(426h) Direct Observation of Heterogeneous Distribution of Enzymes in Metal-Organic Frameworks and Its Effects in Propelling Nanomotors

Natural biomineralization processes have inspired the in situ co-precipitation synthesis of protein-metal-organic frameworks (pMOFs) with potent competitiveness in the field of catalysis, imaging, sensing, and drug delivery. Understanding of crystallization process and biomolecule behavior of these hybrid composites helps guide the design of multifunctional pMOFs with enhanced activity and stability. While efforts have been made to investigate the nucleation and growth mechanisms of pMOFs, the specific protein distribution pattern and its role in biocatalytic functions have not been fully elaborated.

Here, we reconstructed the three-dimensional protein distribution inside pMOF composites on the molecular level by super-resolution optical microscopy and clustering analysis. Via detecting, correcting, and Gaussian fitting of signals from individually excited fluorophores, the specific localization of each detection can be acquired to overcome the resolution limit of traditional fluorescence microscopy. With clustering analysis methods, protein clusters were identified inside the porous solid particles, revealing the heterogeneity underlying the apparent symmetry. Detections centralized mostly at the center of the particles, indicating the important role protein played during the nucleation of pMOF composites. Moreover, for individual particles, the co-precipitation process promoted the scattered localization of protein clusters which generated a structural and functional asymmetry.

These results inspired us to investigate the potential of pMOFs themselves as biocatalytic nanomotors that required asymmetry for active propulsion at low-Reynold's number, a ubiquitous environment for nanoparticles in many biocatalytic and biomedical applications. Catalase@ZIF-8 (CAT@ZIF-8) was synthesized as a model and exhibited both enhanced diffusion in uniform substrate solution and positive chemotaxis in microfluidic chips with a gradient concentration. We then proposed a simple model to verify numerically that clustered protein distribution generated stronger self-diffusiophoretic propulsion than complete spatial random distributions. Different proteins exhibited similar clustered behavior, and enzyme cascades can be easily immobilized as well to increase the energy utilization efficiency of fuels and amplify the propulsion power.

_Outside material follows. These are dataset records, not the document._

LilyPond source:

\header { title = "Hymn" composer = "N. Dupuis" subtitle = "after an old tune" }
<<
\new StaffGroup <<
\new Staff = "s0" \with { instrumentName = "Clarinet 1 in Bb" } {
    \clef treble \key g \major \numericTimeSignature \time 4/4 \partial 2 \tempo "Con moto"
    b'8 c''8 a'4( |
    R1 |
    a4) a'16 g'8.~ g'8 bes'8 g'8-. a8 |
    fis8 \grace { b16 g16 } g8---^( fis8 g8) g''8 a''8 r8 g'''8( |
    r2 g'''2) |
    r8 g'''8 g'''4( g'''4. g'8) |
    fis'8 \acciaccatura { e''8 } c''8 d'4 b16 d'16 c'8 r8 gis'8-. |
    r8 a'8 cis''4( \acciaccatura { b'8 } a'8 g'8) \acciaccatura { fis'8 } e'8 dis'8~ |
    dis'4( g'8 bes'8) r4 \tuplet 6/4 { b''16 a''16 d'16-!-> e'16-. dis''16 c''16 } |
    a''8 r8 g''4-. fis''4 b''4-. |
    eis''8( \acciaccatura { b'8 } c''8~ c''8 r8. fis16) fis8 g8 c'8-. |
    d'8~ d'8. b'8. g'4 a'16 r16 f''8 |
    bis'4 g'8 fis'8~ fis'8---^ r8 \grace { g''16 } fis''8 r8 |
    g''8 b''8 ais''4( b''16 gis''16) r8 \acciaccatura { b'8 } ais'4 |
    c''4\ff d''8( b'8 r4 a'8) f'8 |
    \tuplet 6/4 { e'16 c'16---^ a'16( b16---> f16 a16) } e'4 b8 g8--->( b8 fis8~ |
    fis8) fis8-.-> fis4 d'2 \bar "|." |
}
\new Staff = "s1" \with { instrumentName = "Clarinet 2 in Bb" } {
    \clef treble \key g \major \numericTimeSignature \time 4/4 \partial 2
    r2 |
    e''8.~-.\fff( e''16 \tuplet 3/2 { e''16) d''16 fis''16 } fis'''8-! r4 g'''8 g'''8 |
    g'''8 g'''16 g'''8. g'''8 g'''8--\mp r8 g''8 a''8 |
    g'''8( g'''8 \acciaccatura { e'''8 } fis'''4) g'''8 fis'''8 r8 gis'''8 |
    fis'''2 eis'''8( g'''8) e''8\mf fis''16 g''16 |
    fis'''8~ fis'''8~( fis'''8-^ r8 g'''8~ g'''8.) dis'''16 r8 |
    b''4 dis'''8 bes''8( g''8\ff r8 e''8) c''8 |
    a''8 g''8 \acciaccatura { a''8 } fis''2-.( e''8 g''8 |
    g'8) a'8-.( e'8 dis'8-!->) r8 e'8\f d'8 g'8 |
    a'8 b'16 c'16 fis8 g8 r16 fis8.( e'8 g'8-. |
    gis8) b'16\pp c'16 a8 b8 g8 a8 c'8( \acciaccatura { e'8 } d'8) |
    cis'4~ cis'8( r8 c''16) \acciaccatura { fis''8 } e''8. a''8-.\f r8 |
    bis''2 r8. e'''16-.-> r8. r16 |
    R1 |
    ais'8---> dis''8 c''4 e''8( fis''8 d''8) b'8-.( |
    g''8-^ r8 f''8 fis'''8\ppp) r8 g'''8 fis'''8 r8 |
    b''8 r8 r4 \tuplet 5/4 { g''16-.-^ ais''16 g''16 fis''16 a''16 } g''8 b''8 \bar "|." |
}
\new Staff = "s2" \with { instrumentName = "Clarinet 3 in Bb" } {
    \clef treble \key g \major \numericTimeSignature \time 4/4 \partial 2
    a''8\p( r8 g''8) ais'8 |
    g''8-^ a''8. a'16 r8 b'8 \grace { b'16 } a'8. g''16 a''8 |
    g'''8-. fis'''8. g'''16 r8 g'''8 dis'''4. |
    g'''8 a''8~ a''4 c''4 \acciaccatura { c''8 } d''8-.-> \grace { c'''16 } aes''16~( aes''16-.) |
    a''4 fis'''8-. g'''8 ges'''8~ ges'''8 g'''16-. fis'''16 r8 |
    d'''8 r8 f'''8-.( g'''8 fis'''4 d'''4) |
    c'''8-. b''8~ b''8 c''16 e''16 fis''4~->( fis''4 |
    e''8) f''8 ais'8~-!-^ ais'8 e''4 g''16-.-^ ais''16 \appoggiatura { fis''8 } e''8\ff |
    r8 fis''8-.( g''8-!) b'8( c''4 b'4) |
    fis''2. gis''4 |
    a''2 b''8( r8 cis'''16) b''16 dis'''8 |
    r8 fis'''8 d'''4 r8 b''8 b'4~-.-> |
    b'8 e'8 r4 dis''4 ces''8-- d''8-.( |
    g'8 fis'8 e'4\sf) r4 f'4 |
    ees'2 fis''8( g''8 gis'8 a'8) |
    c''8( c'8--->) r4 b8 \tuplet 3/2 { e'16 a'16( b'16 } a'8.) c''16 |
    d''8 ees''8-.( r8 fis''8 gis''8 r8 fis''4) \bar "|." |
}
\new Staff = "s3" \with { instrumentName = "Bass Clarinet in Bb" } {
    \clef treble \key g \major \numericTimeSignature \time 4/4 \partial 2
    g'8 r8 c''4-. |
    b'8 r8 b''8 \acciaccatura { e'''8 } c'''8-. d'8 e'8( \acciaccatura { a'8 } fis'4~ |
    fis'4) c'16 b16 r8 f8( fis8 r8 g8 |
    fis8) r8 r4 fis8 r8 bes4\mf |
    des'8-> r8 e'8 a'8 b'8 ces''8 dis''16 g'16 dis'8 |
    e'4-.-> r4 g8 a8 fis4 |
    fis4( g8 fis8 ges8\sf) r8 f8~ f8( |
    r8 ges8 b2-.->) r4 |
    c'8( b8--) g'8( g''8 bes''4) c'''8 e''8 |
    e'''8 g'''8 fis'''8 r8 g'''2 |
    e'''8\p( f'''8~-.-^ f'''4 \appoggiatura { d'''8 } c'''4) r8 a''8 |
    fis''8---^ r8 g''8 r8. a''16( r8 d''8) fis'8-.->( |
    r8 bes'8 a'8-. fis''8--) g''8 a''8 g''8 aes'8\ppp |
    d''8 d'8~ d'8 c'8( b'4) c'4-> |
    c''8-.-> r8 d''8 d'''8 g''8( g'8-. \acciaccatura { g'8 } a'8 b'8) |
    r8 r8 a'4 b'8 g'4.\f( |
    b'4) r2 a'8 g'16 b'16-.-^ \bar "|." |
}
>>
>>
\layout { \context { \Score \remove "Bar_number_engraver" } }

In summary, the combination of super-resolution optical microscopy and clustering analysis provided a potent method to reconstruct specific protein distribution in pMOF composites. Collectively, protein clusters were found to be stochastically centralized mainly at the center of particles, which originated from protein-dependent nucleation and crystallization process. Individually, co-precipitation promoted the scattered localization of protein clusters which generated a structural and functional asymmetry leading to the active propulsion of biocatalytic pMOFs. Taken together, these results offered new insights into comprehending the co-precipitation process from a fresh perspective.